→ **TO DO**: Your response should reproduce every line of the entries that contains the word "ceiling".

───

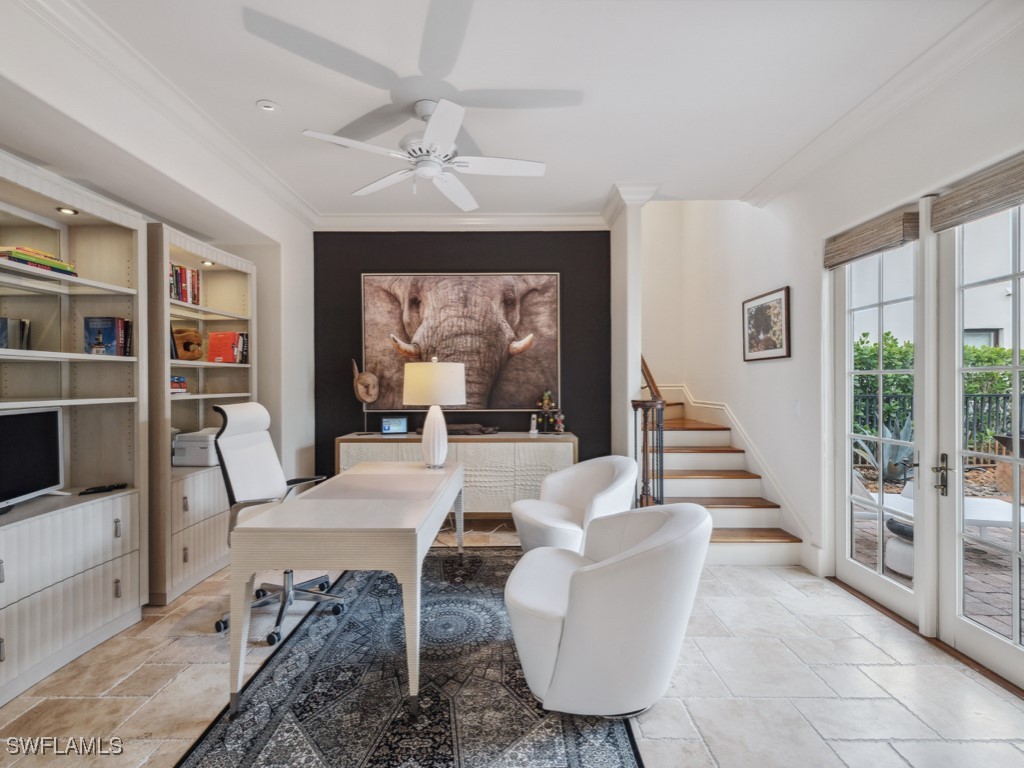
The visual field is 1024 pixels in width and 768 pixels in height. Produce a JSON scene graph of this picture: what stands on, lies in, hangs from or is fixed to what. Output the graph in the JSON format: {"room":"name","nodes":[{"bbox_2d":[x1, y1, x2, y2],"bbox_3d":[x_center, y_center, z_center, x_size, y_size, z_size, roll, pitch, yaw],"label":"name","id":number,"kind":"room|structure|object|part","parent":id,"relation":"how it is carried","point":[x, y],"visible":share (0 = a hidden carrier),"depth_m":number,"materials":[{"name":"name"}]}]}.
{"room":"office","nodes":[
{"label":"office","id":0,"kind":"room"},
{"bbox_2d":[0,1,315,510],"bbox_3d":[-2.080,-0.161,1.747,0.335,2.914,5.936,0,0,0],"label":"left wall","id":1,"kind":"structure","parent":0,"point":[266,226],"depth_m":2.99,"materials":[{"name":"white paint"}]},
{"bbox_2d":[6,0,316,228],"bbox_3d":[-1.824,-1.508,1.937,0.138,0.124,5.095,0,0,0],"label":"crown molding","id":2,"kind":"structure","parent":1,"relation":"attached to","point":[304,205],"depth_m":2.48,"materials":[{"name":"white paint"}]},
{"bbox_2d":[315,229,611,495],"bbox_3d":[-0.483,-0.151,4.636,2.905,2.956,0.160,0,0,0],"label":"accent wall","id":3,"kind":"structure","parent":0,"point":[482,263],"depth_m":4.57,"materials":[{"name":"black paint"}]},
{"bbox_2d":[359,271,560,413],"bbox_3d":[-0.484,-0.407,4.513,1.828,1.328,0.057,0,0,0],"label":"elephant picture","id":4,"kind":"object","parent":3,"relation":"attached to","point":[389,364],"visible":0.97,"depth_m":4.49},
{"bbox_2d":[315,212,607,231],"bbox_3d":[-0.439,-1.530,4.498,2.825,0.144,0.113,0,0,0],"label":"crown molding","id":5,"kind":"structure","parent":3,"relation":"attached to","point":[518,220],"depth_m":4.50,"materials":[{"name":"white paint"}]},
{"bbox_2d":[0,524,1023,767],"bbox_3d":[-0.048,1.379,2.086,5.209,0.100,7.087,0,0,0],"label":"floor","id":6,"kind":"structure","parent":0,"point":[694,710],"depth_m":2.08,"materials":[{"name":"beige stone"}]},
{"bbox_2d":[0,147,148,707],"bbox_3d":[-2.281,0.214,2.138,0.418,2.233,1.273,0,0,0],"label":"bookcase","id":7,"kind":"object","parent":6,"relation":"on","point":[111,575],"visible":0.9,"depth_m":2.45,"materials":[{"name":"wood"}]},
{"bbox_2d":[0,317,31,350],"bbox_3d":[-2.378,-0.224,2.237,0.145,0.165,0.155,0,0,0],"label":"book","id":8,"kind":"object","parent":7,"relation":"in","point":[5,321],"visible":0.92,"depth_m":2.23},
{"bbox_2d":[0,405,63,511],"bbox_3d":[-2.256,0.338,2.072,0.210,0.448,0.669,0,0,0],"label":"television","id":9,"kind":"object","parent":7,"relation":"on","point":[41,424],"visible":1,"depth_m":2.22,"materials":[{"name":"black"}]},
{"bbox_2d":[0,245,76,275],"bbox_3d":[-2.327,-0.581,2.271,0.250,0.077,0.389,0,0,0],"label":"book stack","id":10,"kind":"object","parent":7,"relation":"in","point":[22,259],"visible":0.66,"depth_m":2.23,"materials":[{"name":"paper"}]},
{"bbox_2d":[56,206,78,214],"bbox_3d":[-2.220,-0.866,2.381,0.087,0.010,0.094,0,0,0],"label":"recessed light","id":11,"kind":"object","parent":7,"relation":"attached to","point":[75,211],"visible":0.92,"depth_m":2.37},
{"bbox_2d":[79,482,128,494],"bbox_3d":[-2.161,0.555,2.526,0.065,0.024,0.186,0,0,32],"label":"remote control","id":12,"kind":"object","parent":7,"relation":"on","point":[111,487],"visible":0.99,"depth_m":2.52,"materials":[{"name":"black plastic"}]},
{"bbox_2d":[83,316,130,356],"bbox_3d":[-2.266,-0.258,2.675,0.201,0.228,0.139,0,0,0],"label":"book","id":13,"kind":"object","parent":7,"relation":"in","point":[121,325],"visible":0.9,"depth_m":2.63,"materials":[{"name":"blue paper"}]},
{"bbox_2d":[146,222,257,607],"bbox_3d":[-2.226,0.203,3.331,0.432,2.229,1.124,0,0,0],"label":"bookcase","id":14,"kind":"object","parent":6,"relation":"on","point":[232,259],"visible":0.5,"depth_m":3.17,"materials":[{"name":"wood"}]},
{"bbox_2d":[169,375,187,395],"bbox_3d":[-2.337,0.007,3.215,0.207,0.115,0.242,0,0,0],"label":"book stack","id":15,"kind":"object","parent":14,"relation":"in","point":[177,386],"visible":0.54,"depth_m":3.23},
{"bbox_2d":[169,263,200,304],"bbox_3d":[-2.352,-0.693,3.308,0.197,0.267,0.390,0,0,0],"label":"book row","id":16,"kind":"object","parent":14,"relation":"in","point":[193,278],"visible":0.47,"depth_m":3.33,"materials":[{"name":"multicoloured paper"}]},
{"bbox_2d":[171,327,203,360],"bbox_3d":[-2.298,-0.272,3.372,0.148,0.235,0.230,0,0,41],"label":"wooden sculpture","id":17,"kind":"object","parent":14,"relation":"in","point":[189,334],"visible":0.89,"depth_m":3.33,"materials":[{"name":"brown wood"}]},
{"bbox_2d":[172,427,220,467],"bbox_3d":[-2.165,0.442,3.443,0.368,0.231,0.390,0,0,0],"label":"printer","id":18,"kind":"object","parent":14,"relation":"in","point":[202,461],"visible":0.69,"depth_m":3.28,"materials":[{"name":"white plastic"}]},
{"bbox_2d":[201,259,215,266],"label":"recessed light","id":19,"kind":"object","parent":14,"relation":"attached to","point":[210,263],"visible":0.94,"depth_m":3.47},
{"bbox_2d":[207,331,245,363],"bbox_3d":[-2.252,-0.282,3.775,0.233,0.248,0.224,0,0,0],"label":"red book","id":20,"kind":"object","parent":14,"relation":"in","point":[219,351],"visible":0.9,"depth_m":3.71,"materials":[{"name":"red paper"}]},
{"bbox_2d":[210,401,344,643],"bbox_3d":[-1.323,0.719,2.765,0.746,1.196,0.731,0,0,0],"label":"office chair","id":21,"kind":"object","parent":6,"relation":"on","point":[244,444],"visible":0.74,"depth_m":2.73,"materials":[{"name":"leather"}]},
{"bbox_2d":[173,545,642,767],"bbox_3d":[-0.354,1.318,2.352,1.553,0.011,2.871,0,0,0],"label":"rug","id":22,"kind":"object","parent":6,"relation":"on","point":[552,726],"visible":0.83,"depth_m":1.99,"materials":[{"name":"carpet"}]},
{"bbox_2d":[229,460,464,715],"bbox_3d":[-0.728,0.941,2.714,0.764,0.730,1.676,0,0,0],"label":"desk","id":23,"kind":"object","parent":22,"relation":"on","point":[244,573],"visible":0.95,"depth_m":1.96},
{"bbox_2d":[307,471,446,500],"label":"desk pad","id":24,"kind":"object","parent":23,"relation":"on","point":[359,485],"visible":0.98,"depth_m":2.61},
{"bbox_2d":[402,358,465,468],"bbox_3d":[-0.527,0.192,3.260,0.410,0.748,0.410,0,0,0],"label":"table lamp","id":25,"kind":"object","parent":23,"relation":"on","point":[429,418],"visible":1,"depth_m":3.15,"materials":[{"name":"white ceramic"}]},
{"bbox_3d":[-0.530,0.002,3.262,0.477,0.278,0.436,0,0,0],"label":"drum shade","id":26,"kind":"part","parent":25,"relation":"part of","materials":[{"name":"fabric"}]},
{"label":"lamp base","id":27,"kind":"part","parent":25,"relation":"part of","materials":[{"name":"white ceramic"}]},
{"bbox_2d":[506,500,710,715],"bbox_3d":[0.412,0.915,2.153,0.853,0.779,0.823,0,0,19],"label":"swivel chair","id":28,"kind":"object","parent":22,"relation":"on","point":[573,577],"visible":0.99,"depth_m":1.83,"materials":[{"name":"white"}]},
{"bbox_2d":[335,431,576,519],"bbox_3d":[-0.473,0.882,4.318,2.092,0.846,0.503,0,0,0],"label":"sideboard","id":29,"kind":"object","parent":6,"relation":"on","point":[558,457],"visible":0.55,"depth_m":4.08,"materials":[{"name":"wood"}]},
{"bbox_2d":[351,358,378,430],"bbox_3d":[-1.347,0.112,4.378,0.220,0.687,0.228,0,0,-11],"label":"sculpture","id":30,"kind":"object","parent":29,"relation":"on","point":[365,399],"visible":0.99,"depth_m":4.34,"materials":[{"name":"brown wood"}]},
{"bbox_2d":[380,416,407,434],"bbox_3d":[-1.092,0.380,4.426,0.237,0.154,0.099,0,0,-11],"label":"digital display","id":31,"kind":"object","parent":29,"relation":"on","point":[391,422],"visible":0.99,"depth_m":4.40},
{"bbox_2d":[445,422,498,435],"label":"decorative object","id":32,"kind":"object","parent":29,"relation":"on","point":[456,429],"visible":0.88,"depth_m":4.33,"materials":[{"name":"brown wood"}]},
{"bbox_2d":[528,414,538,434],"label":"cordless phone","id":33,"kind":"object","parent":29,"relation":"on","point":[533,431],"visible":0.99,"depth_m":4.38,"materials":[{"name":"white plastic"}]},
{"bbox_2d":[535,389,563,433],"bbox_3d":[0.345,0.245,4.491,0.270,0.419,0.189,0,0,0],"label":"figurine","id":34,"kind":"object","parent":29,"relation":"on","point":[545,399],"visible":0.99,"depth_m":4.47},
{"bbox_2d":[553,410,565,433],"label":"figurine","id":35,"kind":"object","parent":29,"relation":"on","point":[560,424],"visible":0.99,"depth_m":4.43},
{"bbox_2d":[511,457,638,554],"bbox_3d":[0.439,0.911,3.286,0.797,0.779,0.794,0,0,-22],"label":"white armchair","id":36,"kind":"object","parent":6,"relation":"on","point":[556,508],"visible":0.82,"depth_m":3.22,"materials":[{"name":"white fabric"}]},
{"bbox_2d":[634,378,809,568],"bbox_3d":[1.425,0.085,4.715,1.811,2.466,2.745,0,0,0],"label":"staircase","id":37,"kind":"structure","parent":6,"relation":"on","point":[685,485],"depth_m":4.24,"materials":[{"name":"wood"}]},
{"bbox_2d":[633,358,665,510],"bbox_3d":[1.075,0.401,3.899,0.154,1.759,0.882,0,0,0],"label":"stair railing","id":38,"kind":"object","parent":37,"relation":"on","point":[645,424],"visible":0.62,"depth_m":3.70,"materials":[{"name":"brown metal"}]},
{"bbox_2d":[31,0,1002,221],"bbox_3d":[-0.058,-1.620,1.828,4.642,0.117,6.107,0,0,0],"label":"ceiling","id":39,"kind":"structure","parent":0,"point":[238,95],"depth_m":2.48,"materials":[{"name":"white paint"}]},
{"bbox_2d":[256,99,278,112],"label":"recessed light","id":40,"kind":"object","parent":39,"relation":"in","point":[266,104],"visible":0.99,"depth_m":2.69,"materials":[{"name":"white"}]},
{"bbox_2d":[302,97,548,211],"bbox_3d":[-0.431,-1.364,2.784,1.226,0.422,1.229,0,0,21],"label":"ceiling fan","id":41,"kind":"object","parent":39,"relation":"hanging from","point":[429,132],"visible":0.99,"depth_m":2.70,"materials":[{"name":"white"}]},
{"bbox_2d":[607,181,656,472],"bbox_3d":[1.045,-0.204,4.256,0.307,3.077,0.647,0,0,0],"label":"column","id":42,"kind":"structure","parent":0,"point":[615,297],"depth_m":4.05,"materials":[{"name":"white paint"}]},
{"bbox_2d":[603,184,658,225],"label":"crown molding","id":43,"kind":"structure","parent":42,"relation":"attached to","point":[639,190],"depth_m":3.97,"materials":[{"name":"white paint"}]},
{"bbox_2d":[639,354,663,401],"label":"handrail","id":44,"kind":"object","parent":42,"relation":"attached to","point":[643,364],"visible":0.37,"depth_m":4.31,"materials":[{"name":"brown wood"}]},
{"bbox_2d":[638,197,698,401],"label":"stairwell wall","id":45,"kind":"structure","parent":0,"point":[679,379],"depth_m":5.96,"materials":[{"name":"white paint"}]},
{"bbox_2d":[664,6,1023,676],"bbox_3d":[2.305,-1.296,2.516,0.183,5.285,6.722,0,0,0],"label":"right wall","id":46,"kind":"structure","parent":0,"point":[774,278],"depth_m":3.49,"materials":[{"name":"white paint"}]},
{"bbox_2d":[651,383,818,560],"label":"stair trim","id":47,"kind":"structure","parent":46,"relation":"attached to","point":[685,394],"depth_m":4.05,"materials":[{"name":"white paint"}]},
{"bbox_2d":[742,286,790,360],"bbox_3d":[2.107,-0.479,3.982,0.028,0.555,0.660,0,0,0],"label":"framed picture","id":48,"kind":"object","parent":46,"relation":"attached to","point":[777,300],"visible":0.99,"depth_m":3.92},
{"bbox_2d":[793,400,800,415],"bbox_3d":[2.137,0.180,3.574,0.013,0.118,0.071,0,0,0],"label":"light switch","id":49,"kind":"object","parent":46,"relation":"attached to","point":[796,409],"visible":0.97,"depth_m":3.56,"materials":[{"name":"white plastic"}]},
{"bbox_2d":[833,230,927,625],"bbox_3d":[2.243,0.207,2.900,0.126,2.215,0.809,0,0,0],"label":"french door","id":50,"kind":"structure","parent":46,"relation":"in","point":[849,498],"depth_m":2.89,"materials":[{"name":"white glass"}]},
{"bbox_2d":[823,205,920,268],"bbox_3d":[2.139,-0.872,2.906,0.061,0.180,0.694,0,0,0],"label":"woven shade","id":51,"kind":"object","parent":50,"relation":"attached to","point":[899,231],"visible":0.97,"depth_m":2.80,"materials":[{"name":"brown wood"}]},
{"bbox_2d":[739,0,1023,208],"bbox_3d":[2.004,-1.526,1.615,0.141,0.129,5.036,0,0,0],"label":"crown molding","id":52,"kind":"structure","parent":46,"relation":"attached to","point":[798,155],"depth_m":2.49,"materials":[{"name":"white paint"}]},
{"bbox_2d":[930,153,1023,231],"bbox_3d":[2.160,-0.874,2.029,0.062,0.188,0.799,0,0,0],"label":"woven shade","id":53,"kind":"object","parent":46,"relation":"attached to","point":[957,194],"visible":0.98,"depth_m":2.18,"materials":[{"name":"brown wood"}]},
{"bbox_2d":[933,192,1023,688],"bbox_3d":[2.228,0.194,2.058,0.127,2.267,0.894,0,0,0],"label":"french door","id":54,"kind":"structure","parent":46,"relation":"in","point":[1016,368],"depth_m":2.32,"materials":[{"name":"white glass"}]},
{"bbox_3d":[2.186,0.471,2.449,0.067,0.198,0.124,0,0,0],"label":"door handle","id":55,"kind":"part","parent":54,"relation":"part of","materials":[{"name":"metal"}]},
{"label":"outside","id":56,"kind":"structure","parent":0,"visible":0},
{"bbox_2d":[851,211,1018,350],"label":"neighboring building","id":57,"kind":"structure","parent":56,"point":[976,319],"depth_m":9.80,"materials":[{"name":"white paint"}]},
{"bbox_2d":[852,470,1021,640],"bbox_3d":[5.028,1.472,3.631,7.535,0.136,9.702,0,0,0],"label":"patio ground","id":58,"kind":"structure","parent":56,"point":[982,553],"depth_m":3.50,"materials":[{"name":"brick"}]},
{"bbox_2d":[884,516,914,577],"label":"stool","id":59,"kind":"object","parent":58,"relation":"on","point":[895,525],"visible":0.4,"depth_m":3.39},
{"bbox_2d":[861,491,1021,536],"bbox_3d":[3.715,1.152,4.124,1.443,0.385,0.756,0,0,15],"label":"lounge chair","id":60,"kind":"object","parent":58,"relation":"on","point":[997,519],"visible":0.43,"depth_m":4.01,"materials":[{"name":"white"}]},
{"label":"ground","id":61,"kind":"structure","parent":56,"visible":0},
{"bbox_2d":[853,416,914,484],"bbox_3d":[4.743,0.800,5.925,1.029,0.915,1.008,0,0,-44],"label":"agave plant","id":62,"kind":"object","parent":61,"relation":"on","point":[897,452],"visible":0.49,"depth_m":5.85,"materials":[{"name":"plant"}]},
{"bbox_2d":[849,333,1023,443],"bbox_3d":[7.641,0.285,7.945,5.038,2.123,1.742,0,0,0],"label":"hedge","id":63,"kind":"object","parent":61,"relation":"on","point":[986,362],"visible":0.27,"depth_m":7.84,"materials":[{"name":"green plant"}]},
{"bbox_2d":[852,391,1022,466],"bbox_3d":[6.831,0.690,6.976,4.583,1.209,0.112,0,0,0],"label":"metal fence","id":64,"kind":"object","parent":61,"relation":"on","point":[997,396],"visible":0.34,"depth_m":6.99,"materials":[{"name":"black metal"}]},
{"bbox_2d":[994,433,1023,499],"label":"planter","id":65,"kind":"object","parent":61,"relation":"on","point":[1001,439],"visible":0.62,"depth_m":4.96,"materials":[{"name":"brown"}]}
]}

───

→ **SOLUTION TO THIS EXERCISE**:
{"bbox_2d":[31,0,1002,221],"bbox_3d":[-0.058,-1.620,1.828,4.642,0.117,6.107,0,0,0],"label":"ceiling","id":39,"kind":"structure","parent":0,"point":[238,95],"depth_m":2.48,"materials":[{"name":"white paint"}]},
{"bbox_2d":[302,97,548,211],"bbox_3d":[-0.431,-1.364,2.784,1.226,0.422,1.229,0,0,21],"label":"ceiling fan","id":41,"kind":"object","parent":39,"relation":"hanging from","point":[429,132],"visible":0.99,"depth_m":2.70,"materials":[{"name":"white"}]},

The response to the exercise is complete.